Esta é a segunda tentativa de audiência. Na última quinta-feira, os diretores do CTG não atenderam à notificação judicial de comparecer ao Fórum para uma audiência de tentativa de conciliação com os reclamantes. A acusação de poluição sonora contra o Novas Coxilhas - que realiza bailes em um antigo barracão rural de madeira - foi feita à Promotoria, em outubro do ano passado, pelo chacareiro Joaquim Lubrigati e outros vizinhos do clube.
Na semana passada, os reclamantes estiveram no Fórum e conversaram com a promotora Maria Lúcia Reichenbach. Ela explicou que medições realizadas pelo Instituto Ambiental do Paraná (IAP), em abril, comprovaram a poluição sonora nos bailes do CTG. A promotora não precisou, no entanto, qual foi o excesso de decibéis registrado no clube Novas Coxilhas pelos técnicos do IAP.

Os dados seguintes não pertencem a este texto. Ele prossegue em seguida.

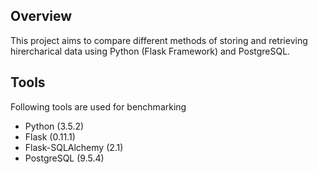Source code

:## Overview
This project aims to compare different methods of storing and retrieving hirercharical data using Python (Flask Framework) and PostgreSQL. 

## Tools
Following tools are used for benchmarking
 - Python (3.5.2)
 - Flask (0.11.1)
 - Flask-SQLAlchemy (2.1)
 - PostgreSQL (9.5.4)
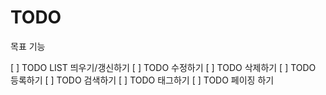 # TODO

목표 기능

[ ] TODO LIST 띄우기/갱신하기
[ ] TODO 수정하기
[ ] TODO 삭제하기
[ ] TODO 등록하기
[ ] TODO 검색하기
[ ] TODO 태그하기
[ ] TODO 페이징 하기

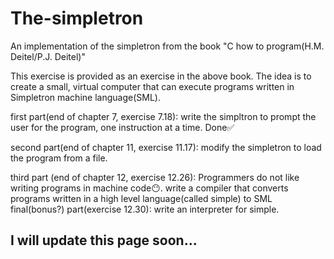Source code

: # The-simpletron
An implementation of the simpletron from the book  "C how to program(H.M. Deitel/P.J. Deitel)"

This exercise is provided as an exercise in the above book.
The idea is to create a small, virtual computer that can execute programs written in Simpletron machine language(SML).

first part(end of chapter 7, exercise 7.18):  write the simpltron to prompt the user for the program, one instruction at a time. Done✅

second part(end of chapter 11, exercise 11.17): modify the simpletron to load the program from a file.

third part (end of chapter 12, exercise 12.26): Programmers do not like writing programs in machine code😶. write a compiler that converts programs written in a high level language(called simple) to SML
final(bonus?) part(exercise 12.30): write an interpreter for simple.

## I will update this page soon...
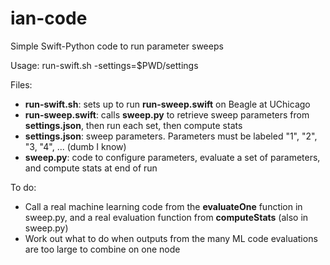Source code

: # ian-code
Simple Swift-Python code to run parameter sweeps

Usage: run-swift.sh -settings=$PWD/settings

Files:
- **run-swift.sh**: sets up to run **run-sweep.swift** on Beagle at UChicago
- **run-sweep.swift**: calls **sweep.py** to retrieve sweep parameters from **settings.json**, then run each set, then compute stats
- **settings.json**: sweep parameters. Parameters must be labeled "1", "2", "3, "4", ... (dumb I know)
- **sweep.py**: code to configure parameters, evaluate a set of parameters, and compute stats at end of run

To do:
- Call a real machine learning code from the **evaluateOne** function in sweep.py, and a real evaluation function from **computeStats** (also in sweep.py)
- Work out what to do when outputs from the many ML code evaluations are too large to combine on one node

A minha chácara é a mais próxima do barracão de festas e bailes. Por isso, somos os mais prejudicados pelo alto som. O barulho vai até as três horas da madrugada. Lá em casa, ninguém consegue dormir. Minha esposa, Matilde, já está até com problema no ouvido, comentou Joaquim Lubrigati, que mora na chácara há 16 anos. De acordo com ele, o CTG chegou naquela região há cerca de oito anos. A Folha não conseguiu localizar os diretores do CTG Novas Coxilhas ontem à tarde. O patrão do clube, Eumar Dorneles, não deu retorno às ligações telefônicas.